Change detection outputs:

*** Begin section ***

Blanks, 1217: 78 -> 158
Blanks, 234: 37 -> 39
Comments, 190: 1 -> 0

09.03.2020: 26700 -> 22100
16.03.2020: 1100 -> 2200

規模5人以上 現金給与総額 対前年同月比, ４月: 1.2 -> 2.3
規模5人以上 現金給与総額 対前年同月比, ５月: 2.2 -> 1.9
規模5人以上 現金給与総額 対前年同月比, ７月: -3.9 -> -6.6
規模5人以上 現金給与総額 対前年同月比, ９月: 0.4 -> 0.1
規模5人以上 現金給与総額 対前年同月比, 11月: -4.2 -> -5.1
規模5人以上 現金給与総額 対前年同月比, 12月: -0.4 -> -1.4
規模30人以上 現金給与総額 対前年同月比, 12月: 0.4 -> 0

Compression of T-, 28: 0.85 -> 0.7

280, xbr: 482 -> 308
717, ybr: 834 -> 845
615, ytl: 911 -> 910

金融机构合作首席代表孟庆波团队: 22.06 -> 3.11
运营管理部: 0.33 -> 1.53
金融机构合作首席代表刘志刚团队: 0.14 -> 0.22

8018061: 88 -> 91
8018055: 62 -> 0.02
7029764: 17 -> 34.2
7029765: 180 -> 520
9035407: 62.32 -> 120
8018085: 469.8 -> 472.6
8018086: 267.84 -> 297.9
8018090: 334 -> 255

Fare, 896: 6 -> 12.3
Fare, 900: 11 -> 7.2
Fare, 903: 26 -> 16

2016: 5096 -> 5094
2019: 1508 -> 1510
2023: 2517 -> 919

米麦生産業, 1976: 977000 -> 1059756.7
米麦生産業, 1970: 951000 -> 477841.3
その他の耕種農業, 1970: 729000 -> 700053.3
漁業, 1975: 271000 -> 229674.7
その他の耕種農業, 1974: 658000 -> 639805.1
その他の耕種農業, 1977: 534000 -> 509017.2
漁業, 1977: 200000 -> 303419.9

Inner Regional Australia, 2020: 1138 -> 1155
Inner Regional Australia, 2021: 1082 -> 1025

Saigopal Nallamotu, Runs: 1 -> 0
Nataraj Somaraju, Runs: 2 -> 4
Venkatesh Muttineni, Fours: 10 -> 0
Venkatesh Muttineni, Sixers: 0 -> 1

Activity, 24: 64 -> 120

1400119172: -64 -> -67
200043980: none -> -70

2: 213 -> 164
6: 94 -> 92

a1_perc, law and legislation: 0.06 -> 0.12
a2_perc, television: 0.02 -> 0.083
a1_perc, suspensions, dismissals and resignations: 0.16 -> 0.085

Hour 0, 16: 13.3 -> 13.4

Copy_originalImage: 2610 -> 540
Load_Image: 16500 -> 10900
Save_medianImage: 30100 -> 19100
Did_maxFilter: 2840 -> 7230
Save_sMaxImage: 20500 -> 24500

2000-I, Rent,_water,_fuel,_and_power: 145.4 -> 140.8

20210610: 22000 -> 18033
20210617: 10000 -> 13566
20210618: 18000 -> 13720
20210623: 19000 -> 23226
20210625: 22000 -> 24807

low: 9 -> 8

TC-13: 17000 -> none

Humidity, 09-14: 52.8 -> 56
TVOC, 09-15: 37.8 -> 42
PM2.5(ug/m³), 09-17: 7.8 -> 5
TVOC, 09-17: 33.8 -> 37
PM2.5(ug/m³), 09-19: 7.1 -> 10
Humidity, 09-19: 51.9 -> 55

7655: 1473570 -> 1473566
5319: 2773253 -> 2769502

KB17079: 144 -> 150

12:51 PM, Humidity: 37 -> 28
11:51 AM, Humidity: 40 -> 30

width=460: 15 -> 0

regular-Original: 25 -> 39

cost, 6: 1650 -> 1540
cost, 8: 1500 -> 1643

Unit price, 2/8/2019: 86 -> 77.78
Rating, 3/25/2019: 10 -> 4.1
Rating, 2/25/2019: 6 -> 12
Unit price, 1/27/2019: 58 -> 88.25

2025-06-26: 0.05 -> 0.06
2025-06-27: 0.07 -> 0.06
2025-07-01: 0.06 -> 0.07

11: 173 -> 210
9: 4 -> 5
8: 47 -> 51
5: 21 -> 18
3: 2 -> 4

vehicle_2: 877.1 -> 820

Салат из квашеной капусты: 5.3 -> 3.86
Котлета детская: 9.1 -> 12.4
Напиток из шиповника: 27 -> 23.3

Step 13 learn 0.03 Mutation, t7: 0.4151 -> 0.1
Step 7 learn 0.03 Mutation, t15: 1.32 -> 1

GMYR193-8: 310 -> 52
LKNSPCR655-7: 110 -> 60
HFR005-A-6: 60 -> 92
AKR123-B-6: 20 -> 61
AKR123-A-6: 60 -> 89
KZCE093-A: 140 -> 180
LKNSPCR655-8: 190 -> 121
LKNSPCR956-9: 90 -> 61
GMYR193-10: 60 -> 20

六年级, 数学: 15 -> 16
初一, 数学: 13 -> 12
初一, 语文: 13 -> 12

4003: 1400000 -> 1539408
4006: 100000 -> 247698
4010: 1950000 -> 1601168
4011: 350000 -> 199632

*** End section ***

▶ _EXERCISE AIM_:
Give back, exactly as written, the stretch from the line with "width=460: 15 -> 0" through the line with "LKNSPCR655-7: 110 -> 60", and no other lines from the records above.

▶ _TASK RESPONSE_:
width=460: 15 -> 0

regular-Original: 25 -> 39

cost, 6: 1650 -> 1540
cost, 8: 1500 -> 1643

Unit price, 2/8/2019: 86 -> 77.78
Rating, 3/25/2019: 10 -> 4.1
Rating, 2/25/2019: 6 -> 12
Unit price, 1/27/2019: 58 -> 88.25

2025-06-26: 0.05 -> 0.06
2025-06-27: 0.07 -> 0.06
2025-07-01: 0.06 -> 0.07

11: 173 -> 210
9: 4 -> 5
8: 47 -> 51
5: 21 -> 18
3: 2 -> 4

vehicle_2: 877.1 -> 820

Салат из квашеной капусты: 5.3 -> 3.86
Котлета детская: 9.1 -> 12.4
Напиток из шиповника: 27 -> 23.3

Step 13 learn 0.03 Mutation, t7: 0.4151 -> 0.1
Step 7 learn 0.03 Mutation, t15: 1.32 -> 1

GMYR193-8: 310 -> 52
LKNSPCR655-7: 110 -> 60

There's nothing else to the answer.